Die Daten geben es also nicht unbedingt her, bei den jungen Menschen der Gen Z eine „Automüdigkeit“ festzustellen. „Zur Pragmatik der Generation gehört auch, dass sie sich genauso wie ihre Vorgänger-Generationen oft fürs Auto entscheidet“, sagt Mobilitätsforscher Kuhnimhof. Wenn junge Menschen davon abhängig sind, dass alle zwei Stunden ein Bus kommt, sind sie auch nicht bereit, auf ein Auto zu verzichten. Weil das bedeuten würde, dass sie bestimmte Dinge nicht tun können.

„Es gab einen kurzen Einbruch in den Jahren 2008 und 2009, das war aber eher sozioökonomischen Faktoren geschuldet als einer Einstellungsänderung.“ Seit Jahren steigt in Deutschland der Autofahreranteil wieder an: 2022 lag er bei einem neuen Hoch von 188 Autos pro 1.000 Menschen bei den 18- bis 24-Jährigen.

Auch die Zahl der ausgegebenen Führerscheine ist in der Altersgruppe von 18 bis 24 Jahren in den vergangenen Jahren nach wie vor hoch geblieben. „Bei der Führerscheinquote hat sich bis jetzt nichts Nennenswertes verändert“, sagt Kuhnimhof. „Wenn sich Einstellungen ändern, ändert sich nicht immer auch das Verhalten.“ Laut einer Studie des TÜV-Verbands ist für 76 Prozent der 16- bis 29-jährigen Führerscheinbesitzer die Fahrerlaubnis für das tägliche Leben wichtig oder sehr wichtig, während es in der Gesamtbevölkerung 88 Prozent sind.

Weltweit richtet sich Mobilitätsverhalten an gleichen Kriterien aus

Auch weltweit ändert sich das Mobilitätsverhalten der Jüngeren, eine höhere Sensibilität gegenüber der Umwelt lässt sich so gut wie überall nachweisen, verbunden mit einer großen Offenheit gegenüber alternativen Verkehrsträgern. Das reale Verhalten stimmt aber wie in allen Altersgruppen nicht immer mit den guten Vorsätzen überein.

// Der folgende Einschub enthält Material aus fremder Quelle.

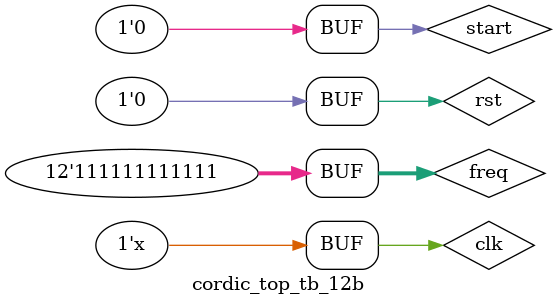
<source format=v>
`timescale 1ns / 1ps
module cordic_top_tb_12b ();

parameter width =12;
parameter CNT = 131072;
parameter freq_width = 12; 
      reg clk,rst,start;  
	  reg [freq_width-1:0] freq;
//    reg [width-1:0] x_start,y_start,angle;
	wire  [width-1:0] angle;

	wire  [width-1:0] sine,cosine;
	wire [7:0] sine_u = sine[11:4];
	wire [7:0] cosine_u = cosine[11:4];
angle_cordic_12b#(.width(width), .CNT(CNT), .freq_width(freq_width))  angle_cordic_12b (
     .clock     (clk),
     .resetn     (rst),
	 .freq   (freq),
//	 .start    (start),
//	 .angle      (angle),
	 .SINout       (sine),
	 .COSout  (cosine));
     
      initial
        begin
		clk = 1'b0;
		rst = 1'b1;
		start = 1'b0;
		freq = 12'd4095;
	#(1000) rst= 1'b0;
	#(1000) start= 1'b1;
	#(100) start= 1'b0;
		end

     always #5 clk = ~clk;
endmodule
</source>
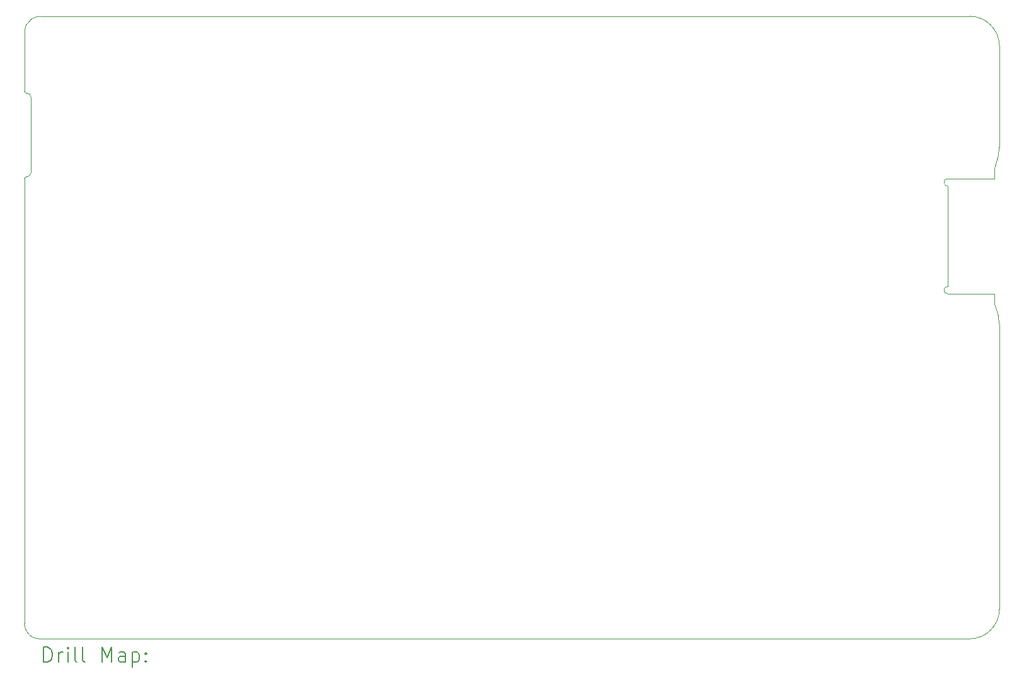
<source format=gbr>
%TF.GenerationSoftware,KiCad,Pcbnew,8.0.7*%
%TF.CreationDate,2024-12-27T23:28:03-08:00*%
%TF.ProjectId,expansionboardB,65787061-6e73-4696-9f6e-626f61726442,3*%
%TF.SameCoordinates,Original*%
%TF.FileFunction,Drillmap*%
%TF.FilePolarity,Positive*%
%FSLAX45Y45*%
G04 Gerber Fmt 4.5, Leading zero omitted, Abs format (unit mm)*
G04 Created by KiCad (PCBNEW 8.0.7) date 2024-12-27 23:28:03*
%MOMM*%
%LPD*%
G01*
G04 APERTURE LIST*
%ADD10C,0.010000*%
%ADD11C,0.200000*%
G04 APERTURE END LIST*
D10*
X2238153Y-12347410D02*
G75*
G02*
X2209801Y-12244759I171647J102650D01*
G01*
X15291236Y-8094903D02*
G75*
G02*
X15309599Y-8214711I-381706J-119817D01*
G01*
X2209800Y-6255700D02*
G75*
G02*
X2229800Y-6235700I20000J0D01*
G01*
X2413430Y-12450827D02*
X14909600Y-12450800D01*
X2295182Y-4121603D02*
G75*
G02*
X2424701Y-4074001I129518J-152397D01*
G01*
X2238153Y-12347410D02*
X2241782Y-12353478D01*
X14909600Y-4073840D02*
G75*
G02*
X15309600Y-4473843I0J-400000D01*
G01*
X2229800Y-5105400D02*
X2238700Y-5105400D01*
X2229800Y-5105400D02*
G75*
G02*
X2209800Y-5085400I0J20000D01*
G01*
X15309600Y-12050800D02*
X15309600Y-8214711D01*
X2424701Y-4073998D02*
X14909600Y-4073840D01*
X2298700Y-6175700D02*
G75*
G02*
X2238700Y-6235700I-60000J0D01*
G01*
X2298700Y-5165400D02*
X2298700Y-6175700D01*
X2413430Y-12450827D02*
G75*
G02*
X2241779Y-12353480I1J200008D01*
G01*
X2238700Y-5105400D02*
G75*
G02*
X2298700Y-5165400I0J-60000D01*
G01*
X15309600Y-5836792D02*
G75*
G02*
X15294216Y-5946653I-399990J3D01*
G01*
X15309600Y-12050800D02*
G75*
G02*
X14909600Y-12450800I-400000J0D01*
G01*
X2209979Y-4286468D02*
X2209800Y-5085400D01*
X15309600Y-5836792D02*
X15309600Y-4473843D01*
X15245200Y-6118260D02*
X15294217Y-5946654D01*
X2229800Y-6235700D02*
X2238700Y-6235700D01*
X2209800Y-6255700D02*
X2209800Y-12244759D01*
X2280458Y-4134117D02*
X2295182Y-4121603D01*
X15291236Y-8094903D02*
X15245200Y-7948260D01*
X2209979Y-4286468D02*
G75*
G02*
X2280459Y-4134119I199991J-43D01*
G01*
X14615000Y-6259000D02*
X15245000Y-6259000D01*
X14615000Y-7709000D02*
X14615000Y-6359000D01*
X15245000Y-6259000D02*
X15245000Y-6119000D01*
X15245000Y-7809000D02*
X14615000Y-7809000D01*
X15245000Y-7809000D02*
X15245000Y-7949000D01*
X14615000Y-6359000D02*
G75*
G02*
X14615000Y-6259000I0J50000D01*
G01*
X14615000Y-7809000D02*
G75*
G02*
X14615000Y-7709000I0J50000D01*
G01*
D11*
X2470077Y-12762811D02*
X2470077Y-12562811D01*
X2470077Y-12562811D02*
X2517696Y-12562811D01*
X2517696Y-12562811D02*
X2546267Y-12572335D01*
X2546267Y-12572335D02*
X2565315Y-12591383D01*
X2565315Y-12591383D02*
X2574839Y-12610430D01*
X2574839Y-12610430D02*
X2584363Y-12648525D01*
X2584363Y-12648525D02*
X2584363Y-12677097D01*
X2584363Y-12677097D02*
X2574839Y-12715192D01*
X2574839Y-12715192D02*
X2565315Y-12734240D01*
X2565315Y-12734240D02*
X2546267Y-12753287D01*
X2546267Y-12753287D02*
X2517696Y-12762811D01*
X2517696Y-12762811D02*
X2470077Y-12762811D01*
X2670077Y-12762811D02*
X2670077Y-12629478D01*
X2670077Y-12667573D02*
X2679601Y-12648525D01*
X2679601Y-12648525D02*
X2689124Y-12639002D01*
X2689124Y-12639002D02*
X2708172Y-12629478D01*
X2708172Y-12629478D02*
X2727220Y-12629478D01*
X2793886Y-12762811D02*
X2793886Y-12629478D01*
X2793886Y-12562811D02*
X2784363Y-12572335D01*
X2784363Y-12572335D02*
X2793886Y-12581859D01*
X2793886Y-12581859D02*
X2803410Y-12572335D01*
X2803410Y-12572335D02*
X2793886Y-12562811D01*
X2793886Y-12562811D02*
X2793886Y-12581859D01*
X2917696Y-12762811D02*
X2898648Y-12753287D01*
X2898648Y-12753287D02*
X2889124Y-12734240D01*
X2889124Y-12734240D02*
X2889124Y-12562811D01*
X3022458Y-12762811D02*
X3003410Y-12753287D01*
X3003410Y-12753287D02*
X2993886Y-12734240D01*
X2993886Y-12734240D02*
X2993886Y-12562811D01*
X3251029Y-12762811D02*
X3251029Y-12562811D01*
X3251029Y-12562811D02*
X3317696Y-12705668D01*
X3317696Y-12705668D02*
X3384362Y-12562811D01*
X3384362Y-12562811D02*
X3384362Y-12762811D01*
X3565315Y-12762811D02*
X3565315Y-12658049D01*
X3565315Y-12658049D02*
X3555791Y-12639002D01*
X3555791Y-12639002D02*
X3536743Y-12629478D01*
X3536743Y-12629478D02*
X3498648Y-12629478D01*
X3498648Y-12629478D02*
X3479601Y-12639002D01*
X3565315Y-12753287D02*
X3546267Y-12762811D01*
X3546267Y-12762811D02*
X3498648Y-12762811D01*
X3498648Y-12762811D02*
X3479601Y-12753287D01*
X3479601Y-12753287D02*
X3470077Y-12734240D01*
X3470077Y-12734240D02*
X3470077Y-12715192D01*
X3470077Y-12715192D02*
X3479601Y-12696145D01*
X3479601Y-12696145D02*
X3498648Y-12686621D01*
X3498648Y-12686621D02*
X3546267Y-12686621D01*
X3546267Y-12686621D02*
X3565315Y-12677097D01*
X3660553Y-12629478D02*
X3660553Y-12829478D01*
X3660553Y-12639002D02*
X3679601Y-12629478D01*
X3679601Y-12629478D02*
X3717696Y-12629478D01*
X3717696Y-12629478D02*
X3736743Y-12639002D01*
X3736743Y-12639002D02*
X3746267Y-12648525D01*
X3746267Y-12648525D02*
X3755791Y-12667573D01*
X3755791Y-12667573D02*
X3755791Y-12724716D01*
X3755791Y-12724716D02*
X3746267Y-12743764D01*
X3746267Y-12743764D02*
X3736743Y-12753287D01*
X3736743Y-12753287D02*
X3717696Y-12762811D01*
X3717696Y-12762811D02*
X3679601Y-12762811D01*
X3679601Y-12762811D02*
X3660553Y-12753287D01*
X3841505Y-12743764D02*
X3851029Y-12753287D01*
X3851029Y-12753287D02*
X3841505Y-12762811D01*
X3841505Y-12762811D02*
X3831982Y-12753287D01*
X3831982Y-12753287D02*
X3841505Y-12743764D01*
X3841505Y-12743764D02*
X3841505Y-12762811D01*
X3841505Y-12639002D02*
X3851029Y-12648525D01*
X3851029Y-12648525D02*
X3841505Y-12658049D01*
X3841505Y-12658049D02*
X3831982Y-12648525D01*
X3831982Y-12648525D02*
X3841505Y-12639002D01*
X3841505Y-12639002D02*
X3841505Y-12658049D01*
M02*

</source>
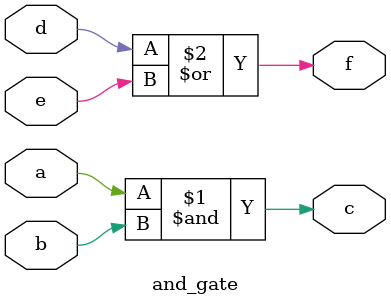
<source format=v>
module and_gate(a,b,c,d,e,f);

	input a,b,d,e;
	output c,f;
	assign c = a & b;
	assign f = d | e;
endmodule
</source>
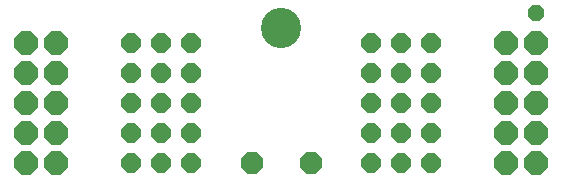
<source format=gts>
G04 EAGLE Gerber X2 export*
%TF.Part,Single*%
%TF.FileFunction,Other,Top Soldermask*%
%TF.FilePolarity,Positive*%
%TF.GenerationSoftware,Autodesk,EAGLE,8.7.1*%
%TF.CreationDate,2018-03-26T18:49:14Z*%
G75*
%MOMM*%
%FSLAX34Y34*%
%LPD*%
%AMOC8*
5,1,8,0,0,1.08239X$1,22.5*%
G01*
%ADD10P,1.759533X8X22.500000*%
%ADD11P,1.759533X8X202.500000*%
%ADD12P,2.048207X8X112.500000*%
%ADD13P,2.144431X8X112.500000*%
%ADD14C,3.403600*%
%ADD15P,1.553338X8X22.500000*%


D10*
X203200Y139700D03*
X203200Y114300D03*
X203200Y88900D03*
X203200Y63500D03*
X203200Y38100D03*
X177800Y139700D03*
X177800Y114300D03*
X177800Y88900D03*
X177800Y63500D03*
X177800Y38100D03*
D11*
X152400Y38100D03*
X152400Y63500D03*
X152400Y88900D03*
X152400Y114300D03*
X152400Y139700D03*
X355600Y38100D03*
X355600Y63500D03*
X355600Y88900D03*
X355600Y114300D03*
X355600Y139700D03*
X381000Y38100D03*
X381000Y63500D03*
X381000Y88900D03*
X381000Y114300D03*
X381000Y139700D03*
X406400Y38100D03*
X406400Y63500D03*
X406400Y88900D03*
X406400Y114300D03*
X406400Y139700D03*
D12*
X254400Y38100D03*
X304400Y38100D03*
D13*
X88900Y38100D03*
X63500Y38100D03*
X88900Y63500D03*
X63500Y63500D03*
X88900Y88900D03*
X63500Y88900D03*
X88900Y114300D03*
X63500Y114300D03*
X88900Y139700D03*
X63500Y139700D03*
X495300Y38100D03*
X469900Y38100D03*
X495300Y63500D03*
X469900Y63500D03*
X495300Y88900D03*
X469900Y88900D03*
X495300Y114300D03*
X469900Y114300D03*
X495300Y139700D03*
X469900Y139700D03*
D14*
X279400Y152400D03*
D15*
X495300Y165100D03*
M02*

</source>
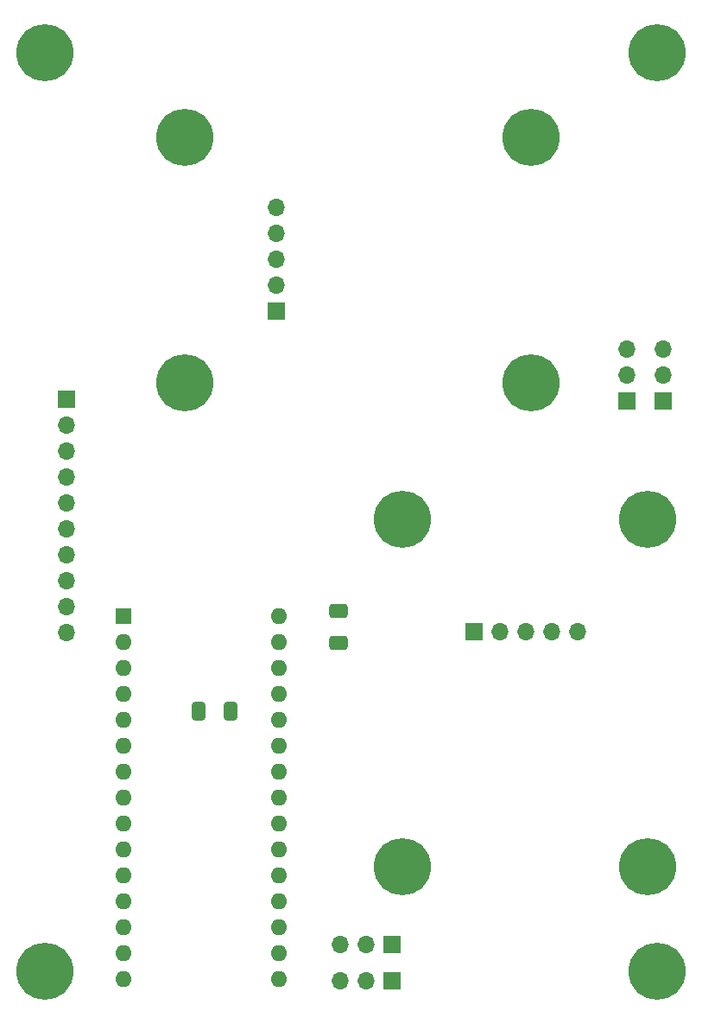
<source format=gbr>
%TF.GenerationSoftware,KiCad,Pcbnew,(6.0.4)*%
%TF.CreationDate,2022-12-06T12:03:58-05:00*%
%TF.ProjectId,BREAD_Slice,42524541-445f-4536-9c69-63652e6b6963,rev?*%
%TF.SameCoordinates,Original*%
%TF.FileFunction,Soldermask,Bot*%
%TF.FilePolarity,Negative*%
%FSLAX46Y46*%
G04 Gerber Fmt 4.6, Leading zero omitted, Abs format (unit mm)*
G04 Created by KiCad (PCBNEW (6.0.4)) date 2022-12-06 12:03:58*
%MOMM*%
%LPD*%
G01*
G04 APERTURE LIST*
G04 Aperture macros list*
%AMRoundRect*
0 Rectangle with rounded corners*
0 $1 Rounding radius*
0 $2 $3 $4 $5 $6 $7 $8 $9 X,Y pos of 4 corners*
0 Add a 4 corners polygon primitive as box body*
4,1,4,$2,$3,$4,$5,$6,$7,$8,$9,$2,$3,0*
0 Add four circle primitives for the rounded corners*
1,1,$1+$1,$2,$3*
1,1,$1+$1,$4,$5*
1,1,$1+$1,$6,$7*
1,1,$1+$1,$8,$9*
0 Add four rect primitives between the rounded corners*
20,1,$1+$1,$2,$3,$4,$5,0*
20,1,$1+$1,$4,$5,$6,$7,0*
20,1,$1+$1,$6,$7,$8,$9,0*
20,1,$1+$1,$8,$9,$2,$3,0*%
G04 Aperture macros list end*
%ADD10R,1.700000X1.700000*%
%ADD11O,1.700000X1.700000*%
%ADD12C,5.600000*%
%ADD13R,1.600000X1.600000*%
%ADD14O,1.600000X1.600000*%
%ADD15RoundRect,0.250000X-0.650000X0.412500X-0.650000X-0.412500X0.650000X-0.412500X0.650000X0.412500X0*%
%ADD16RoundRect,0.250000X0.412500X0.650000X-0.412500X0.650000X-0.412500X-0.650000X0.412500X-0.650000X0*%
G04 APERTURE END LIST*
D10*
%TO.C,J7*%
X134475000Y-136425000D03*
D11*
X131935000Y-136425000D03*
X129395000Y-136425000D03*
%TD*%
D10*
%TO.C,J3*%
X142500000Y-102250000D03*
D11*
X145040000Y-102250000D03*
X147580000Y-102250000D03*
X150120000Y-102250000D03*
X152660000Y-102250000D03*
%TD*%
D10*
%TO.C,J6*%
X134475000Y-132875000D03*
D11*
X131935000Y-132875000D03*
X129395000Y-132875000D03*
%TD*%
D10*
%TO.C,J1*%
X102514466Y-79464466D03*
D11*
X102514466Y-82004466D03*
X102514466Y-84544466D03*
X102514466Y-87084466D03*
X102514466Y-89624466D03*
X102514466Y-92164466D03*
X102514466Y-94704466D03*
X102514466Y-97244466D03*
X102514466Y-99784466D03*
X102514466Y-102324466D03*
%TD*%
D10*
%TO.C,J2*%
X123139466Y-70814466D03*
D11*
X123139466Y-68274466D03*
X123139466Y-65734466D03*
X123139466Y-63194466D03*
X123139466Y-60654466D03*
%TD*%
D12*
%TO.C,H12*%
X160464466Y-45464466D03*
%TD*%
D10*
%TO.C,J5*%
X161025000Y-79575000D03*
D11*
X161025000Y-77035000D03*
X161025000Y-74495000D03*
%TD*%
D12*
%TO.C,H8*%
X100464466Y-45464466D03*
%TD*%
%TO.C,H9*%
X160464466Y-135464466D03*
%TD*%
%TO.C,H11*%
X135500000Y-125250000D03*
%TD*%
%TO.C,H4*%
X100464466Y-135464466D03*
%TD*%
D10*
%TO.C,J4*%
X157475000Y-79575000D03*
D11*
X157475000Y-77035000D03*
X157475000Y-74495000D03*
%TD*%
D12*
%TO.C,H2*%
X114114466Y-77814466D03*
%TD*%
%TO.C,H5*%
X148114466Y-53814466D03*
%TD*%
D13*
%TO.C,A1*%
X108114466Y-100664466D03*
D14*
X108114466Y-103204466D03*
X108114466Y-105744466D03*
X108114466Y-108284466D03*
X108114466Y-110824466D03*
X108114466Y-113364466D03*
X108114466Y-115904466D03*
X108114466Y-118444466D03*
X108114466Y-120984466D03*
X108114466Y-123524466D03*
X108114466Y-126064466D03*
X108114466Y-128604466D03*
X108114466Y-131144466D03*
X108114466Y-133684466D03*
X108114466Y-136224466D03*
X123354466Y-136224466D03*
X123354466Y-133684466D03*
X123354466Y-131144466D03*
X123354466Y-128604466D03*
X123354466Y-126064466D03*
X123354466Y-123524466D03*
X123354466Y-120984466D03*
X123354466Y-118444466D03*
X123354466Y-115904466D03*
X123354466Y-113364466D03*
X123354466Y-110824466D03*
X123354466Y-108284466D03*
X123354466Y-105744466D03*
X123354466Y-103204466D03*
X123354466Y-100664466D03*
%TD*%
D12*
%TO.C,H1*%
X159500000Y-91250000D03*
%TD*%
%TO.C,H3*%
X148114466Y-77814466D03*
%TD*%
%TO.C,H10*%
X135500000Y-91250000D03*
%TD*%
%TO.C,H6*%
X159500000Y-125250000D03*
%TD*%
%TO.C,H7*%
X114114466Y-53814466D03*
%TD*%
D15*
%TO.C,C1*%
X129250000Y-100187500D03*
X129250000Y-103312500D03*
%TD*%
D16*
%TO.C,C2*%
X118642500Y-110030000D03*
X115517500Y-110030000D03*
%TD*%
M02*

</source>
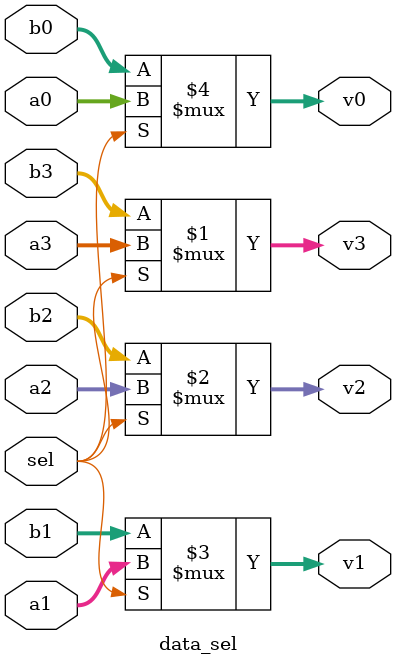
<source format=v>
`timescale 1ns / 1ps
module data_sel(
    input sel,
	 input  [3:0]a3,a2,a1,a0,b3,b2,b1,b0,
	 output [3:0]v3,v2,v1,v0
    );
	 
	 assign	v3 = sel ? a3 : b3;
	 assign	v2 = sel ? a2 : b2;
	 assign	v1 = sel ? a1 : b1;
	 assign	v0 = sel ? a0 : b0;

endmodule

</source>
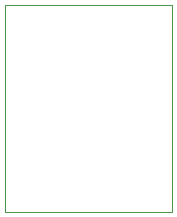
<source format=gbr>
G04 #@! TF.GenerationSoftware,KiCad,Pcbnew,(5.1.5)-3*
G04 #@! TF.CreationDate,2020-01-08T01:13:46+02:00*
G04 #@! TF.ProjectId,PRKL30,50524b4c-3330-42e6-9b69-6361645f7063,rev?*
G04 #@! TF.SameCoordinates,Original*
G04 #@! TF.FileFunction,Other,User*
%FSLAX46Y46*%
G04 Gerber Fmt 4.6, Leading zero omitted, Abs format (unit mm)*
G04 Created by KiCad (PCBNEW (5.1.5)-3) date 2020-01-08 01:13:46*
%MOMM*%
%LPD*%
G04 APERTURE LIST*
%ADD10C,0.050000*%
G04 APERTURE END LIST*
D10*
X69012500Y-58175000D02*
X69012500Y-75675000D01*
X69012500Y-58175000D02*
X54812500Y-58175000D01*
X54812500Y-75675000D02*
X69012500Y-75675000D01*
X54812500Y-75675000D02*
X54812500Y-58175000D01*
M02*

</source>
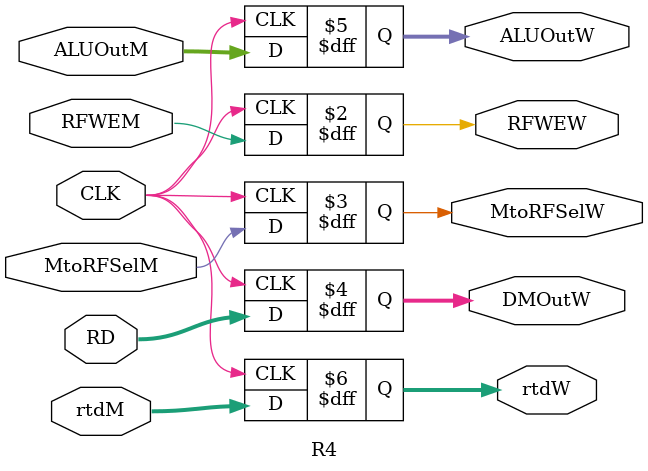
<source format=v>
`timescale 1ns / 1ps
`timescale 1ns / 1ps


module R4(
input CLK,
RFWEM,
MtoRFSelM,
input [31:0] RD,
ALUOutM,
input [4:0] rtdM,
output reg RFWEW,
MtoRFSelW,
output reg [31:0] DMOutW, 
output reg [31:0] ALUOutW,
output reg [4:0] rtdW   
);

always @(posedge CLK) begin
RFWEW <= RFWEM;
MtoRFSelW <= MtoRFSelM;
DMOutW <= RD;
ALUOutW <= ALUOutM;
rtdW <= rtdM;
end

endmodule

</source>
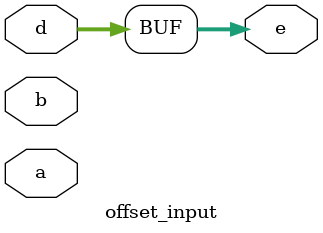
<source format=v>

module offset_input(a, b, d, e);

  input [31:0] a;
  input [15:0] b;
  input [32:1] d;
  output [31:0] e;

  assign e = d;

endmodule


</source>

Die Kriterien, nach denen der Einzelne sein Verhalten ausrichtet, scheinen international dieselben zu sein: finanzielle Aspekte, Rücksicht auf die Umwelt, die Attraktivität von Alternativen, in dieser Reihenfolge. In ihrem Klima- und Mobilitätsverhalten zeigt sich, dass junge Menschen heute finanziell stärker unter Druck sind als die Generationen davor. In einer weltweiten Studie von YouGov Global Profiles stimmte der Aussage „wir sollten alle weniger Auto fahren, um die Umwelt zu retten“ zwar mit 48 Prozent fast die Hälfte der befragten 18- bis 24-Jährigen zu, damit hatte diese Altersgruppe aber den niedrigsten Wert unter den Befragten. Diese sahen ansteigend mit dem Alter zunehmend eine Notwendigkeit für einen umfassenden Verzicht auf das Auto, mit einem Höchstwert von 59 Prozent bei der Generation ab 55.